Customers speculated Saturday that rent increases in the tourist area must have forced the Valsamakises out, like other merchants before them who cater to local residents.
‘Private Enterprise at Its Worst’
“It’s private enterprise at its worst. I heard it was a lease problem,” said Dan McFarland, 62, who has lived in Laguna for 50 years and gone to the Renaissance Bakery several times a week. “It’s awful,” he said of the closing. “Terrible.”
“It’s a sad day for Forest Avenue,” said Laurence Bulleit, a Saturday morning customer who works at the hair salon around the corner.
Outside the bakery, bicyclists in shiny shorts waiting to be served sat on a wooden bench next to a white-haired couple who plan to marry in March. A child ran out to pet a golden retriever tied to a parking meter.
“The atmosphere is old Laguna. This is as old as it gets,” Bulleit said. “The people here are old Laguna people.
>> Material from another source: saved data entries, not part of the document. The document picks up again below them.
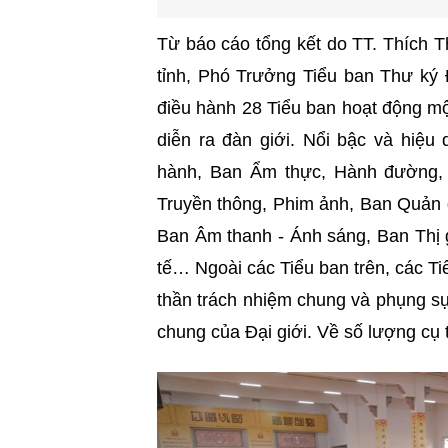
Từ báo cáo tổng kết do TT. Thích 
tỉnh, Phó Trưởng Tiểu ban Thư ký 
điều hành 28 Tiểu ban hoạt động mộ
diễn ra đàn giới. Nổi bậc và hiệu
hành, Ban Ẩm thực, Hành đường, B
Truyền thông, Phim ảnh, Ban Quản gi
Ban Âm thanh - Ánh sáng, Ban Thị 
tế… Ngoài các Tiểu ban trên, các Tiể
thần trách nhiệm chung và phụng sự
chung của Đại giới. Về số lượng cụ 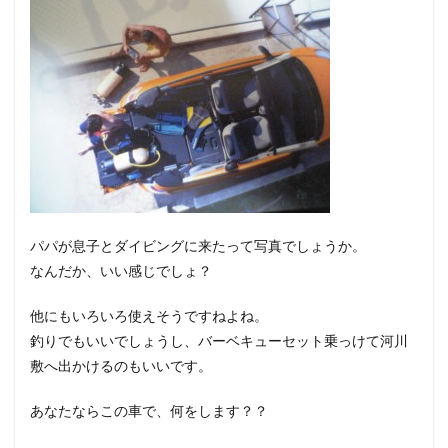
パパが息子とダイビングに来たって写真でしょうか。
なんだか、いい感じでしょ？
他にもいろいろ使えそうですねよね。
釣りでもいいでしょうし、バーベキューセット乗っけて河川
敷へ出かけるのもいいです。
あなたならこの車で、何をします？？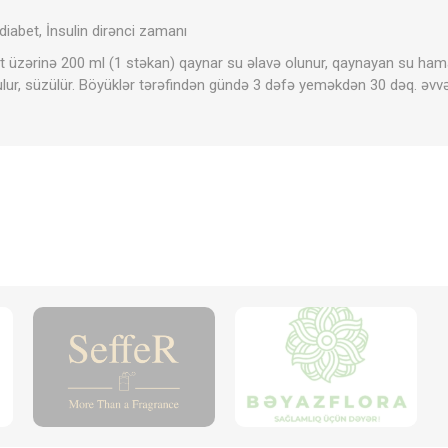
 diabet, İnsulin dirənci zamanı
ket üzərinə 200 ml (1 stəkan) qaynar su əlavə olunur, qaynayan su ha
r, süzülür. Böyüklər tərəfindən gündə 3 dəfə yeməkdən 30 dəq. əvvəl 1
If you want to get your point across, you can do it here better than waiting at City Hall.”
At that moment, Mayor Dan Kenney walked into the bakery. He had heard the news Friday, he said, and wanted to see what he could do to help. Not much, he learned after a brief conversation with Valsamakis over the glass case filled with cakes, croissants, cookies and strudel.
The bakery, he said, is a town institution. “Believe me, when people find out about this, we’re going to get a lot of calls,” he said.
Clivia Powell, a travel agent, looked up from her morning paper. “I know most of the people in town. We don’t know where we’re going to go.”
Powell said the homey atmosphere of the bakery reminds her of cafes in her native Germany where “you can eat, read your paper, do your homework.”
Helen Valsamakis said the bakery’s recipes, which use only real butter, were developed by her Russian-born mother, whose diploma from the Cordon Bleu cooking academy in Paris hangs on the wall.
They decorated the bakery’s six wooden tables with hand-crocheted mats. And they banned smoking in the bakery even before the city passed its no-smoking ordinance, she said.
Opened About 1927
As a gastronomic loss, the closing of the Renaissance rivals the day in 1974 when the town lost Benton’s Restaurant, a cafe famous for peach pie, to construction of Main Beach, old-timers said.
The bakery, first called Covern’s Bakery, opened around 1927, said Les Chatham, a vice president of the Laguna Beach Historical Society. It was sold to George Fenders, then to William Trotter, then “some English people and some more English people,” said Chatham’s wife, Francis, 77, who worked in the bakery for 16 years, starting in 1929. “There were five owners after Trotter.”
They remember how the bakery escaped damage in the 1930 earthquake when the grocery store next door was flattened, and how everyone came to the bakery for bread after a flood in the 1950s cut off every road into town.
In those days, Francis Chatham knew everyone who walked by the bakery. She would bet customers double or nothing for their bill on the toss of a coin and won “many times over.”
“To me,” she said, the closing of the bakery “ends an era. When it’s part of your life, it does mean something to you.”